Saturday, July 21, 2012

Hot Pepper Vinegar

What do you get when your garden has the following pepper plants?

Part of a morning's pepper harvest
two habaneros
two jalapeno
two hot chili peppers
two Carribean hots
two long thin cayenne
two sweet bananas

Answer: about 12 pounds of peppers... so far.

Interestingly enough, it is not easy to get people to accept care packages of the habaneros... lovely things though they are ... and they are most beautiful. Everyone wants the sweet banana peppers.

So, most of the hot peppers are getting rinsed, dried, and stuffed inside a freezer bag where they now take up about half of my freezers acreage. We had to do something with them so I made some hot pepper vinegar! It's easy and you can use it on any food you would sprinkle with Tabasco. There is simply no need to make bunches of the stuff unless you plan to gift people with these with the understanding that most will not ever sample the goodness, but will instead place them in the kitchen as a decorative item.

What you need to get:

2 clear glass oil and vinegar containers that have a nice seal or can be capped (thought nice canning jars are fine, but they are so wide mouthed it would be difficult to get just a dribble at a time)
about two cups or so of white distilled vinegar
a bunch of hot peppers in a variety of colors
cloves of garlic
a pair of thin cheap disposable gloves
a funnel

How to prep:

Clean the containers either in a dishwasher, by boiling them, or in super hot sudsy water (I did the latter and added a pot full of boiling water to the dish pan as the containers soaked. Rinse and dry.

Pour the vinegar into a medium sized pot. Set it on the stove.

Put on the gloves. Rinse the peppers well. Slice off the stems. Make a slit from top to bottom but leave them whole. If they will be too big to fit into the opening of the container, cut them in half, but they are prettier when left whole so consider looking for a container with a large enough opening.

Peel the garlic cloves. Leave them whole... or cut in half, but don't cut them small.

How to assemble:

With the gloves still on, stick the peppers and garlic into the containers. Alternate colors of peppers - red, yellow, green. Add a garlic clove every now and then. Stuff those bottles full. Dispose of the gloves. Wash hands well.

Boil the vinegar. Using the funnel, pour the vinegar into the containers. Do this very mindfully as I do not want any of you to burn yourselves with boiling vinegar. Take great care, ok?

Fill only to about a quarter inch of the top. Carefully tap the bottles every now and then. This will help the vinegar get inside the peppers. You'll notice the vinegar level drop in a few minutes. Funnel in more vinegar to raise it to the same level as before.
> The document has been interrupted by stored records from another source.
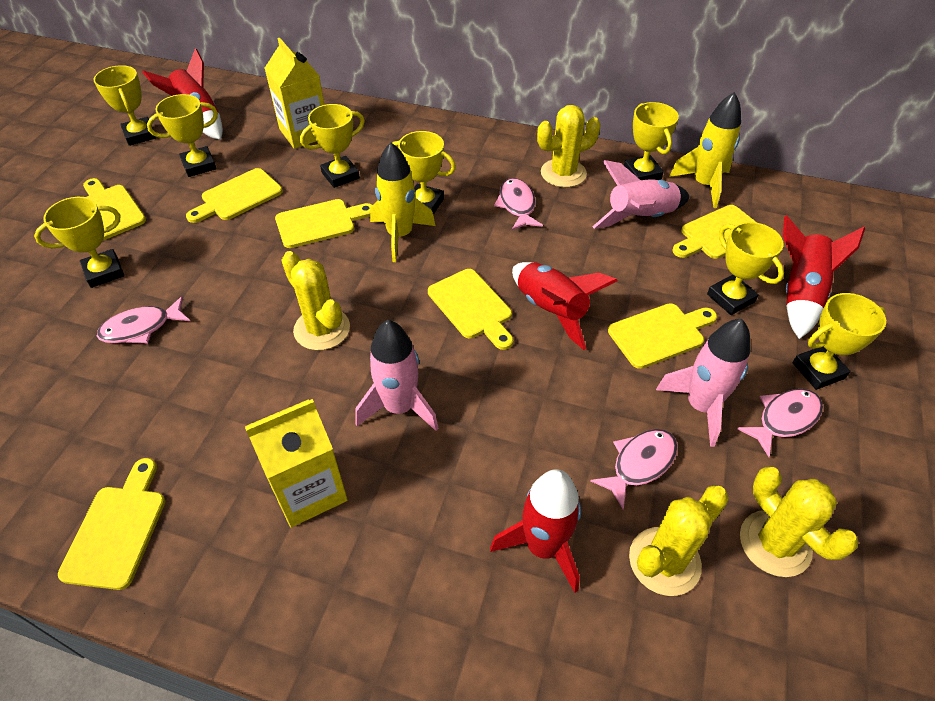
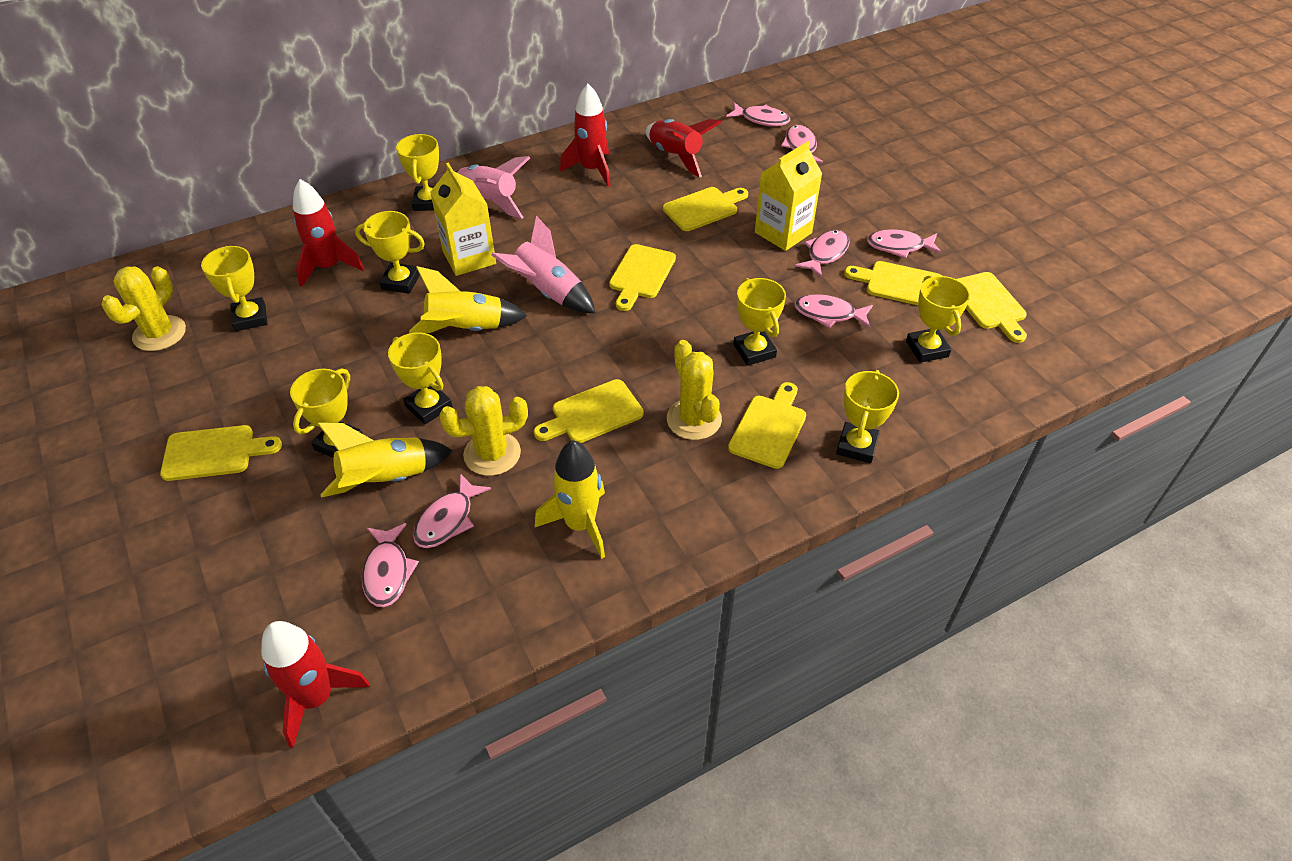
pink fish: [97,296,190,344] [494,178,543,230] [590,429,678,510] [737,389,823,457] = 4 -> [362,523,419,607] [413,473,491,548] [726,103,790,126] [781,125,823,163] [794,294,873,328] [795,230,850,278] [867,229,942,259] = 7
pink rocket: [355,320,438,431] [592,160,690,229] [656,319,750,447] = 3 -> [455,156,530,219] [492,216,595,313] = 2
yellow cactus: [281,251,350,350] [537,105,601,188] [629,485,729,596] [740,467,858,577] = 4 -> [101,266,186,351] [439,386,528,476] [667,340,722,440] = 3
yellow rocket: [370,142,436,262] [669,92,741,208] = 2 -> [317,423,453,498] [409,266,527,333] [535,440,605,559] = 3

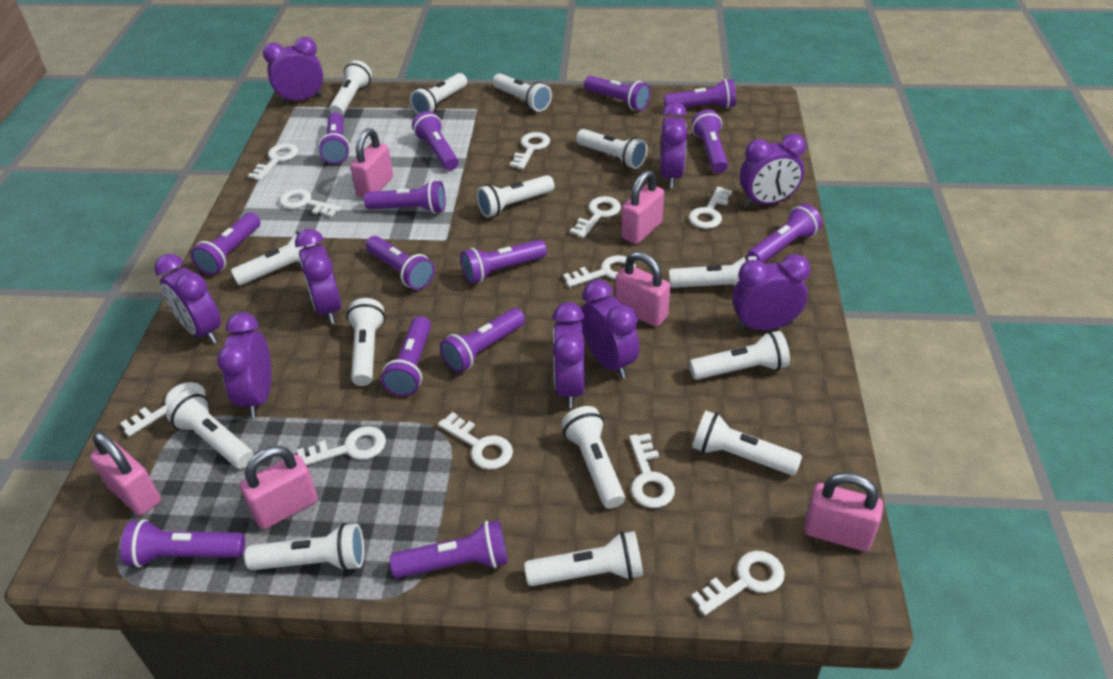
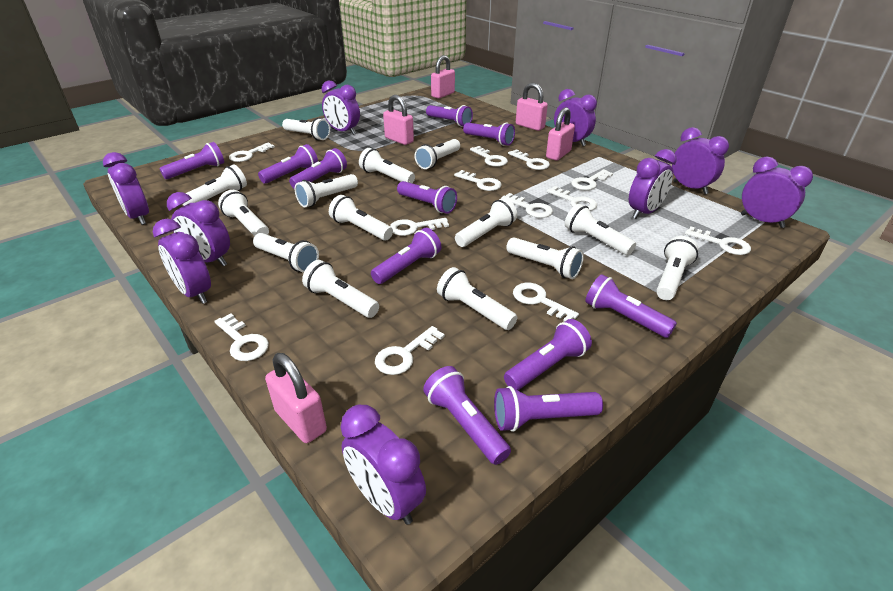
pink padlock: [90,432,161,516] [240,446,318,530] [350,128,393,198] [615,251,670,327] [621,170,664,244] [804,472,883,551] = 6 -> [265,353,327,443] [383,95,414,145] [431,55,455,99] [516,83,548,131] [546,107,575,161] = 5
purple flashlight: [120,519,245,567] [191,213,260,275] [318,113,350,164] [364,180,446,214] [365,236,435,290] [381,316,431,396] [390,520,508,578] [412,111,458,170] [440,308,525,373] [461,240,547,284] [584,76,651,111] [664,79,736,109] [692,110,728,173] [748,203,822,263] = 14 -> [159,142,224,179] [258,144,318,184] [289,148,347,189] [371,228,441,284] [397,181,457,214] [423,366,511,465] [426,105,473,127] [463,123,515,146] [494,386,603,432] [504,319,592,390] [585,274,677,338] = 11
white key: [120,382,205,437] [248,143,298,181] [279,189,341,217] [297,426,386,466] [438,412,513,470] [510,132,550,169] [563,255,636,287] [570,196,621,238] [629,433,675,508] [689,187,732,229] [691,551,785,616] = 11 -> [214,313,269,361] [229,143,275,162] [375,326,445,375] [390,218,449,236] [454,170,502,191] [470,146,508,167] [501,193,553,218] [508,149,550,170] [513,283,579,322] [547,186,597,211] [571,169,613,190] [685,226,751,255] = 12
Repeat until the vinegar level stays constant.

The finished sauce!
Allow to cool. Seal and put in your pantry. 

After a day or so you can start to sample. Depending on what kind of peppers you used and your tolerance to hot stuff, be very careful when you taste. A drop at a time and upward is better than a serious dosing and a flame on mouth.

24 Hours later, we had green beans for dinner. I put a teensy bit of Hot Pepper Vinegar into a bowl and we all touched a green bean to the vinegar and tasted. I used mostly habaneros in our bottle with a dashing of jalapeno, chili, and cayenne. On a scale of 1-10, the sauce was an 11 and totally delicious. 


7 Days later, we had a fajita grill out for dinner. I put a teensy bit of Hot Pepper Vinegar into a bowl and we all dipped shrimp into the vinegar and tasted. On a scale of 1-10, the sauce was only a 3 with a sustained warmth that was very pleasing and a nice flavor that very much appealed.

I've seen other recipes note that the bottles should be kept out of direct sunlight and it makes sense, so do that. If at any time the vinegar looks a little cloudy or the peppers look funky, dispose of it. You probably have about a million more peppers in the freezer so just make up a new batch.

Enjoy this sauce on simple vegetables (it rocked the green beans), chili, tacos, or just about anything you want to zap with a dose of heat.